Background

The intracellular Gram-negative bacterium Salmonella typhi can cause severe and often life-threatening disease in humans. Globally, approximately 200,000 deaths are caused by the bacterium every year. The intracellular pathogen is ingested through contaminated food, and transmitted from person to person. The mouse correlate of human Salmonella typhi is Salmonella enterica serovar Typhimurium (S.tm). The intracellular bacteria are phagocytosed by macrophages and are able to evade antimicrobial defense by inhibiting fusion of lysosome and phagosome. Therefore, S.tm is able to survive and replicate inside the host (Buchmeier and Heffron, 1991; Navarre et al., 2010; Lahiri et al., 2010; Mastroeni and Grant, 2011; Bhutta et al., 2018).

In general, the immune system is divided into cells of the innate immune system (monocytes, macrophages, dendritic cells, and natural killer cells), and the acquired immune system (B lymphocytes, and T lymphocytes). Macrophages are phagocytic cells of the innate immune system, and one of the body's first defense mechanisms, when a pathogen crosses the host’s skin barrier. They can be classified into two types: (I) M1 pro-inflammatory macrophages, which are responsible for killing bacterial and viral pathogens, and express inducible nitric oxide synthase (iNOS), and (II) M2 macrophages, which support the wound healing process, and have an anti-inflammatory effect. Importantly, M2 macrophages express the enzyme arginase 1 (ARG1) (Mosser and Edwards, 2008; Mills, 2012; Weiss and Schaible, 2015; Gordon and Martinez-Pomares, 2017; Murray, 2017; Hannemann et al., 2019).
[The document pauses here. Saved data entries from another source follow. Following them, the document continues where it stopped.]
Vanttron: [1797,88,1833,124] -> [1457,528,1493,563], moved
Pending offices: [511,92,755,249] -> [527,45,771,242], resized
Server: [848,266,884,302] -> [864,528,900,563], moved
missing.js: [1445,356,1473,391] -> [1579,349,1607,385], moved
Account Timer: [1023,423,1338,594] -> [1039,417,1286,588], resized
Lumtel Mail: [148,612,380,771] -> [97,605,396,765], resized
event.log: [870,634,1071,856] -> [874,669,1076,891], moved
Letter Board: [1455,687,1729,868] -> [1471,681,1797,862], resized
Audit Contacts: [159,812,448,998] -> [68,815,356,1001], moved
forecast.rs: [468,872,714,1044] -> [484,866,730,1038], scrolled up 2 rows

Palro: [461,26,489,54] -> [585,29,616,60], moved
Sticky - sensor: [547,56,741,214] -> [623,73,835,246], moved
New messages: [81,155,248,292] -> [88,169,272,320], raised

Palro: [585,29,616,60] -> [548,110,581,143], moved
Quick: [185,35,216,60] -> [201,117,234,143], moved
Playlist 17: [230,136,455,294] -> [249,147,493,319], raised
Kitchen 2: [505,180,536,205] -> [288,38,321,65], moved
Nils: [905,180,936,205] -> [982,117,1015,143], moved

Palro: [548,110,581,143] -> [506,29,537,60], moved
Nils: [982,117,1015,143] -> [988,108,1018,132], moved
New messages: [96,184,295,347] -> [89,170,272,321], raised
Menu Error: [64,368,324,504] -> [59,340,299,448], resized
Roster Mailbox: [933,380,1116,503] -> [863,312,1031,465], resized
The cytosolic enzyme ARG1 is primarily expressed in liver tissue. During infection, ARG1 upregulation promotes pathogen survival in macrophages, by hydroxylating l-arginine to urea and ornithine, which therefore lowers l-arginine levels for the synthesis of nitric oxide (NO) by iNOS. A fully functional iNOS needs an adequate l-arginine supply to produce NO that kills pathogens. Interferon gamma (IFNγ) and tumor necrosis factor alpha (TNFα) are potent inducers of iNOS (Nairz et al., 2013; Bogdan, 2015; Brigo et al., 2021). ARG1 is induced by interleukin 4 (IL-4), which is produced by type 2 T helper cells. TNFα and IFNγ inhibit the transcription of ARG1, by interfering with IL-4–induced chromatin remodeling (Ostuni and Natoli, 2011; Schleicher et al., 2016; Piccolo et al., 2017). Additionally, several studies show that increased ARG1 activity is associated with an increased concentration of various pathogens, such as Streptococcus pneumoniae, Mycobacterium bovis, Mycobacterium tuberculosis, or Toxoplasma gondii (Iniesta et al., 2005; El Kasmi et al., 2008; De Muylder et al., 2013; Schleicher et al., 2016; Paduch et al., 2019). However, it has been reported that deletion or pharmacological inhibition of ARG1 does not lead to a better control of Salmonella infection in macrophages, or in mice, in a septicemia model (Brigo et al., 2021).

Current treatment against invasive salmonellosis with antibiotics has become more difficult, due to resistance against conventional antibiotics. Therefore, the identification of new mechanisms to better understand the host-pathogen interplay in Salmonella infection, and the detailed characterization of the cells involved in the defense against this infection are urgently needed. Herein, we describe a method that identifies pro- and anti-inflammatory bone marrow-derived macrophage subtypes, during an infection with Salmonella enterica serovar Typhimurium. Furthermore, Salmonella expressing red fluorescent protein allows the visualization of phagocytosed Salmonella in these subtypes. This method supports further research on the involvement of pro- and anti-inflammatory macrophages in the defense against Salmonella.